4. "Maneater"/Hall and Oates. This had closed out 1982 at Number One, was the biggest hit of H&O's career, and falls smack in the middle of their streak of 12 Top-Ten hits in 13 releases between 1981 and 1984. Weirdly light on funk, though, despite the heavy bass line. "Maneater" was also H&O's first foray into video--if you don't count a rare, almost homemade clip that accompanied the original release of "She's Gone" in 1973.
3. "Dirty Laundry"/Don Henley. There was nothing subtle about Henley's satire of TV news, including that organ-from-hell and Joe Walsh's guitar solo. Still topically accurate after 22 years, however.
2. "The Girl Is Mine"/Paul McCartney and Michael Jackson. The first of two major hit collaborations between Jackson and McCartney, this was from Thriller, although it would have been a better fit on either of McCartney's early-80s albums, Tug of War or Pipes of Peace, just as "Say Say Say" would have fit better on Thriller. Big news when it was released, and utterly forgotten in the blizzard of Thriller hits to come.

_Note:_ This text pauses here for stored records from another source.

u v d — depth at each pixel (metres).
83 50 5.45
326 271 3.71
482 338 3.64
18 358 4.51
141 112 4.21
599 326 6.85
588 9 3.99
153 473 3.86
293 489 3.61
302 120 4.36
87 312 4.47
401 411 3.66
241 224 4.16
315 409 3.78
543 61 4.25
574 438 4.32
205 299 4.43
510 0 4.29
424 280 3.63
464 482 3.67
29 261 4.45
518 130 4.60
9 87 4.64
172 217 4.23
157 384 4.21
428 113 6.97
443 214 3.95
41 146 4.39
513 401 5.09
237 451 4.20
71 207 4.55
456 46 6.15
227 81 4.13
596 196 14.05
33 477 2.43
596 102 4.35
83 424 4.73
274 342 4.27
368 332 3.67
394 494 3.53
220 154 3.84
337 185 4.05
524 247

1. "Down Under"/Men at Work. This record was as laden with obvious hooks as any record ever recorded, from the little drum and flute bit in the intro to the weird lyrics that were fun to sing along with, even if you didn't quite know what they meant. Those lyrics introduced Vegemite and the verb "to chunder" to the world beyond Australia, and this record represented the height of the Men's blazingly short career.
Elsewhere on the charts that week, various famous MTV kids were getting into position to conquer the world--Duran Duran, Culture Club, the Stray Cats. But Bob Seger and Toto were there, too, and still making records without videos. Not for long, though.